The design vary from very stable (solid AFO) to vary limited in term of motion control. The
following descriptions are designs of orthosis (Malas, 2001):
1. Solid AFO : Solid describes the motion allowed at the ankle joint. The ankle is held
in a solid position, with no movement in any plane. This orthosis is designed in either
metal or plastic. It provides dorsiflexion stop/ plantarflexion stop in swing phase. In
stance phase, it influences the knee in extension to reduce buckling of the knee. This
design is typically indicated for early stage of stroke recovery when the patient has
difficulty with maintenance of normal standing balance.
2. The articulated AFO (free dorsiflexion) is indicated when the ankle has weak
dorsiflexors or adequate ROM is present.
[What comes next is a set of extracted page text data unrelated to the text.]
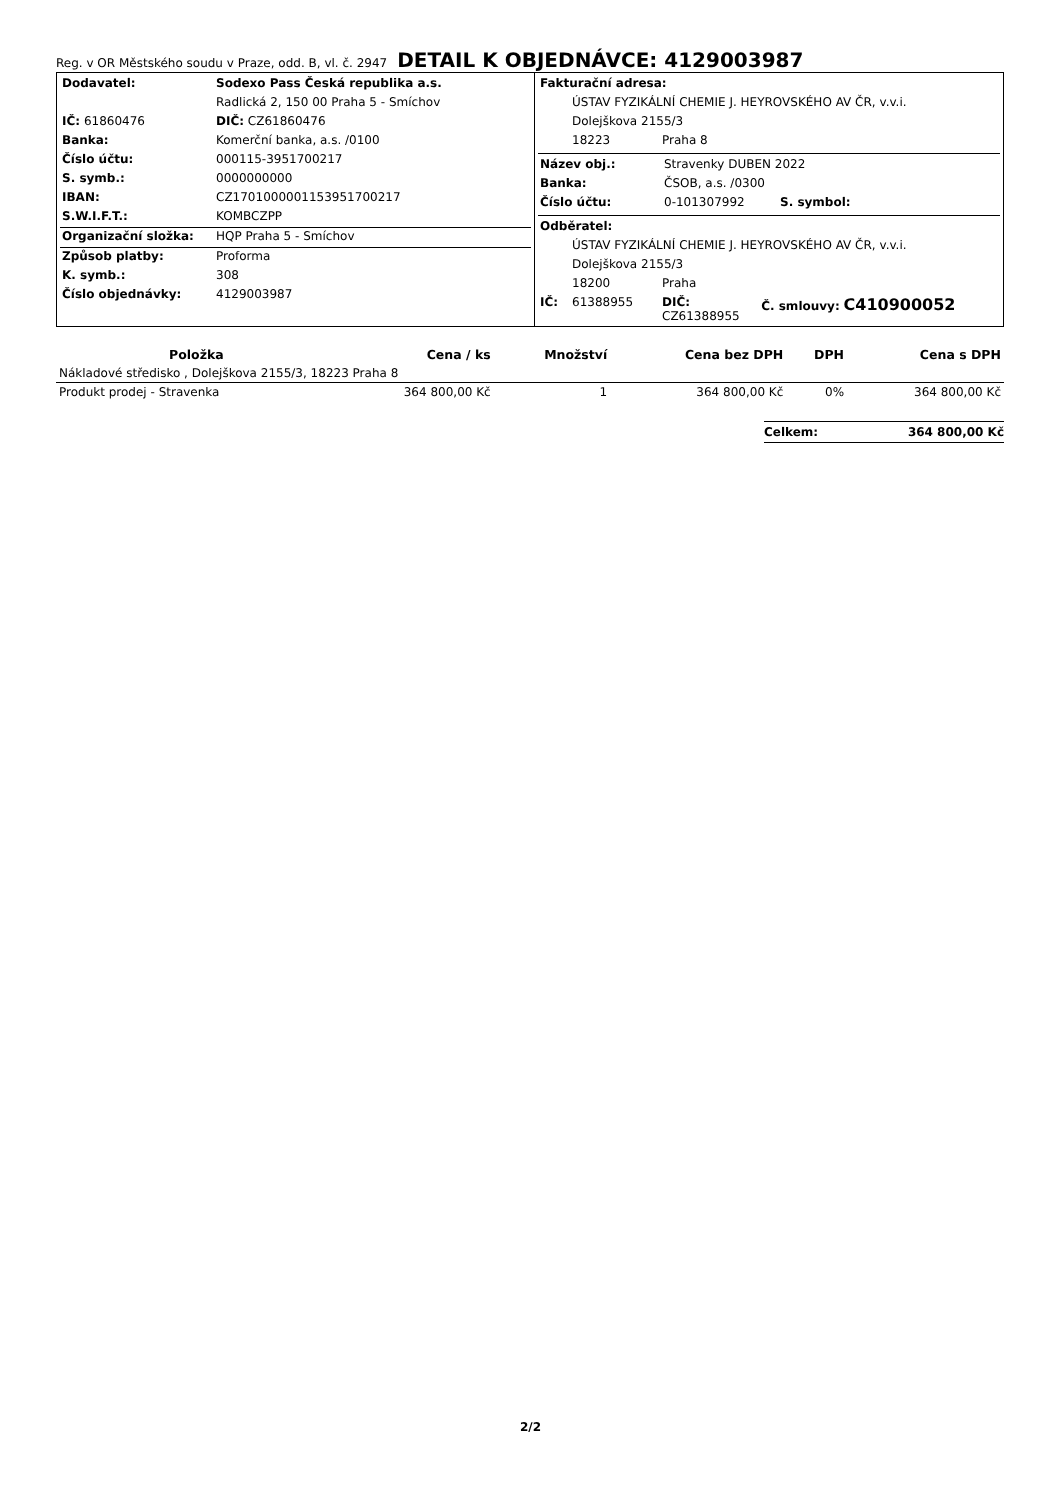Reg. v OR Městského soudu v Praze, odd. B, vl. č. 2947
DETAIL K OBJEDNÁVCE: 4129003987
| Dodavatel: | Sodexo Pass Česká republika a.s. |
| | Radlická 2, 150 00 Praha 5 - Smíchov |
| IČ: 61860476 | DIČ: CZ61860476 |
| Banka: | Komerční banka, a.s. /0100 |
| Číslo účtu: | 000115-3951700217 |
| S. symb.: | 0000000000 |
| IBAN: | CZ1701000001153951700217 |
| S.W.I.F.T.: | KOMBCZPP |
| Organizační složka: | HQP Praha 5 - Smíchov |
| Způsob platby: | Proforma |
| K. symb.: | 308 |
| Číslo objednávky: | 4129003987 |
| Fakturační adresa: | | |
| | ÚSTAV FYZIKÁLNÍ CHEMIE J. HEYROVSKÉHO AV ČR, v.v.i. | |
| | Dolejškova 2155/3 | |
| | 18223 | Praha 8 |
| Název obj.: | Stravenky DUBEN 2022 | |
| Banka: | ČSOB, a.s. /0300 | |
| Číslo účtu: | 0-101307992 | S. symbol: |
| Odběratel: | | | |
| | ÚSTAV FYZIKÁLNÍ CHEMIE J. HEYROVSKÉHO AV ČR, v.v.i. | | |
| | Dolejškova 2155/3 | | |
| | 18200 | Praha | |
| IČ: | 61388955 | DIČ: CZ61388955 | Č. smlouvy: C410900052 |
| Položka | Cena / ks | Množství | Cena bez DPH | DPH | Cena s DPH |
| --- | --- | --- | --- | --- | --- |
| Nákladové středisko , Dolejškova 2155/3, 18223 Praha 8 | | | | | |
| Produkt prodej - Stravenka | 364 800,00 Kč | 1 | 364 800,00 Kč | 0% | 364 800,00 Kč |
Celkem: 364 800,00 Kč
2/2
The AFO is design with a plantarflexion
stop/ free dorsiflexion. The tibia is allowed to rotate anteriorly over the ankle joint in
stance. The knee is not allowed to hyperextend in stance. Knee control is the indicator
for this design. If a patient has weak knee extensors and will buckle in stance phase,
this design is not recommended.
3. Metal AFOs with stirrup attachment to a shoe are commonly used when the
pathology dictates this orthosis. Indications are diabetic feet, edema, allergies, skin
tolerance, and sensation.
4. Knee Ankle Foot Orthosis (KAFO) is indicated when control of the knee is needed. If
the patient has gross instability at knee, then crossing the knee joint is necessary to
provide stability. This orthosis may be of interim or definitive nature. In addition,
knee joint ROM can be increased utilizing a KAFO.